Sepia Saturday with Alan
Courtesy of Nelson Co. Genealogy Roundtable
of which we are members.
James Henry's story was featured in the Feb. issue of The Nelson County Genealogist.
James Henry Spalding was born Feb. 19, 1841 in a modest log house which still stands in the southernmost reaches of Nelson County, near the community known as Howardstown.
His family was amoung the earliest settlers of our vastly Catholic county.
Very well one of the pillars of families in our area.
He was once a valued officer in the Union's 37th Kentucky Volunteer Mounted Infantry soon becaming a confederate guerrilla, preying on citizens in his own county and surrounding counties.

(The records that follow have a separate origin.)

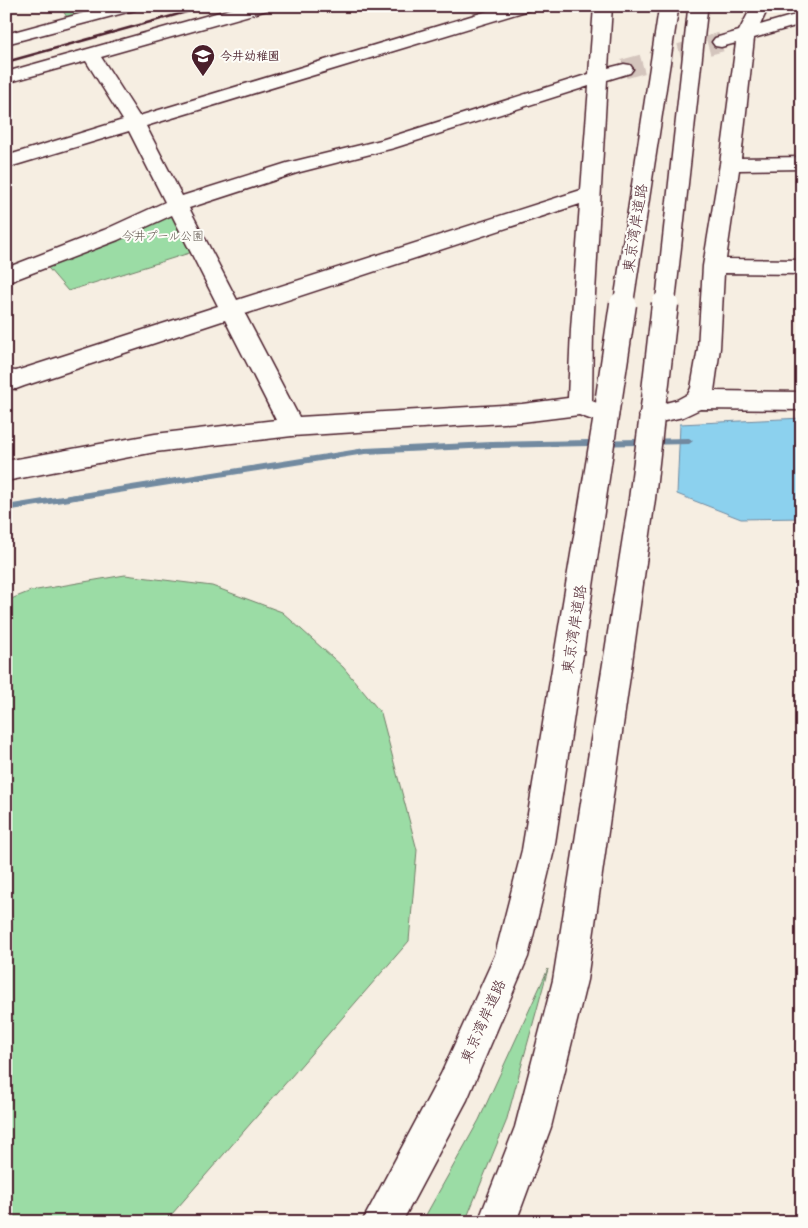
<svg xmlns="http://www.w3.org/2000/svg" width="808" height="1228" viewBox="0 0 808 1228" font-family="Mali,'Klee One',sans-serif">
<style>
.green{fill:#9bdca5;stroke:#727e68}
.water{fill:#8cd1ee;stroke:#728aa0}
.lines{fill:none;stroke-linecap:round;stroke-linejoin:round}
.stream{fill:#728aa0;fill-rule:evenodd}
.minor-tunnel{stroke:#d4c5bd;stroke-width:19;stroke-dasharray:19 10;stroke-linecap:butt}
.minor-casing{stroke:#4a1f2b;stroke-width:3}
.trunk-casing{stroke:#4a1f2b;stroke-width:3}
.minor{fill:#fdfcf7;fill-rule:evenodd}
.trunk{fill:#fdfcf7;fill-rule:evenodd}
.rail{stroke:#4a1f2b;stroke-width:2.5}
.trunk-bridge-far1-casing{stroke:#4a1f2b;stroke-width:22;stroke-linecap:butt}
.trunk-bridge-casing{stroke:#4a1f2b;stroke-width:29;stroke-linecap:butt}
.trunk-bridge-far1{stroke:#fdfcf7;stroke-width:19}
.trunk-bridge{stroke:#fdfcf7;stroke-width:26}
.labels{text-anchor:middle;stroke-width:4;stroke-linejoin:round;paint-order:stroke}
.far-poi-label{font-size:12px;font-weight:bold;fill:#4a1f2b;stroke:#fdfcf7;text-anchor:start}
.far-park-label{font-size:12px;fill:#625850;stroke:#fdfcf7}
.street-label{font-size:15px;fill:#4a1f2b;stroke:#fdfcf7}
</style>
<rect width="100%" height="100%" fill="#f6eee2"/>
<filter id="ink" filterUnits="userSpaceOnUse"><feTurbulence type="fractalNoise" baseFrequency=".02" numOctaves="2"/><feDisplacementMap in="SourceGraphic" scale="10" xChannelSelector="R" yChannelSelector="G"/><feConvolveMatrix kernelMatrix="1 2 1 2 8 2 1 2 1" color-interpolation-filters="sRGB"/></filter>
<g filter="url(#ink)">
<path class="green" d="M60 6H129L70 22Z
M176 205 199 250 68 291 43 262Z
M125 575 212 586 282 612 343 667 381 713 417 850 409 941 165 1222H6V601L31 591Z
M548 969 506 1122 465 1222H422L479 1120Z"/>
<path class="water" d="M802 418V518L741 519 677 494 680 424Z"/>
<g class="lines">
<path class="stream" d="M689 438 693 441 689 444 491 448 365 454 6 511V505L365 448 491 442Z"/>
<path class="minor-tunnel" d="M624 69 721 42"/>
<g class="minor-casing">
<path id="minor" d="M109 6H137L135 10 6 44V34Z
M241 6H269L267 10 101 57 139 116 504 6H531L529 10 146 126 182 196 287 163 381 140 589 74 594 6H612L608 68 624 64 630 65 633 69 630 73 607 80 593 329 592 401 615 410 618 416 615 422 606 425 579 415 522 422 292 436 155 452 6 481V461L155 434 276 420 225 320 24 386 16 389 6 388V370L16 371 218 306 172 215 118 240 6 283V268L104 230 165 202 129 131 6 168V156L123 120 86 61 6 83V72ZM589 86 581 190 237 300 189 208 300 172 394 148ZM580 204 571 329 568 398 522 404 299 417 245 314Z
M752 6H769L760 25 802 13V24L754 38 741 158 802 157V169L739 170 726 259 802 260V274L724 273 720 348 714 391 802 392V410L700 409 683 417 651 424 642 421 639 415 642 409 677 400 688 394 691 388 698 348 703 266 720 164 736 43 721 47 715 46 712 42 715 38 739 31Z"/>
</g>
<g class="trunk-casing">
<path id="trunk" d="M655 382 663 385 667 391 655 499 587 980 551 1127 516 1222H478L515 1127 553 980 629 499 643 391 647 385Z
M609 388 617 391 621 397 554 850 528 957 467 1100 402 1222H362L441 1074 495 955 522 850 597 397 601 391Z"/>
</g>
<use href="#minor" class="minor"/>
<use href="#trunk" class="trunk"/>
<path class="rail" d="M6 62 208 6"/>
<g class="trunk-bridge-far1-casing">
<path id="trunk-bridge-far1" d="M623 306 669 6
M665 306 698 6"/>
</g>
<g class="trunk-bridge-casing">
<path id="trunk-bridge" d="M655 391 665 304
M609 397 623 304"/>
</g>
<use href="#trunk-bridge-far1" class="trunk-bridge-far1"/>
<use href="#trunk-bridge" class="trunk-bridge"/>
</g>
</g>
<defs>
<g id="school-pin" transform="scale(1.25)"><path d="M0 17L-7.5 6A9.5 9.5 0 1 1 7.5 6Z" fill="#4a1f2b" stroke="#fdfcf7"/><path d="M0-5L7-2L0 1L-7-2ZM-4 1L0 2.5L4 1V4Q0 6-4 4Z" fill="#fff"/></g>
</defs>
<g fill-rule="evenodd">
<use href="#school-pin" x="203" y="56"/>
</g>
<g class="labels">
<g class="far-poi-label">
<text x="220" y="60">今井幼稚園</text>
</g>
<g class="far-park-label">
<text x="163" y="240">今井プール公園</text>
</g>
<g class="street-label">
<text transform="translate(635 228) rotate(-81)" y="5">東京湾岸道路</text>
<text transform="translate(574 629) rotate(-81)" y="5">東京湾岸道路</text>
<text transform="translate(483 1021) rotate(-66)" y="5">東京湾岸道路</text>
</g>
</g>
<rect width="808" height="1228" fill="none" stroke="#fdfcf7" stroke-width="25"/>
<rect x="12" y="12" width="783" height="1203" fill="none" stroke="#4a1f2b" stroke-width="2" filter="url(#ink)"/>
</svg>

Spalding's change from Unionist to Confederate guerrilla, to be sure, was a radical transformation but still not all that surprising.
By the end of the war many Unionists were wondering if they had not picked the wrong side. Being a border slave state, in 1861, those Kentuckians that supported the Union cause did so in order to preserve the "Union and Constitution as it was." Their opinion was diametrically opposed to views held by many northerners who went to war as a crusade against the institution of slavery. During Spalding's subsequent court-martial, George Radcliff, who kept a hotel near the family home was asked, "Do you know that Spalding's family are Southern Sympathizers, except himself?" To which Radcliff replied, "I did not know that they were at the onset, but they got to be afterwards."
His court martial began on March 25th, 1865.
In an agreement to save his life Spalding pleaded guilty to robbery but there was not evidence of murder or treason of his country so he was sentenced to 5 years in Ky State Penitentiary.
James Henry Spalding, from what little is known, led a relatively quiet life after the war but he was never married and died September 24, 1877, at the age of 36.
Yes he is in my family tree and the trees of many, many folks in this area.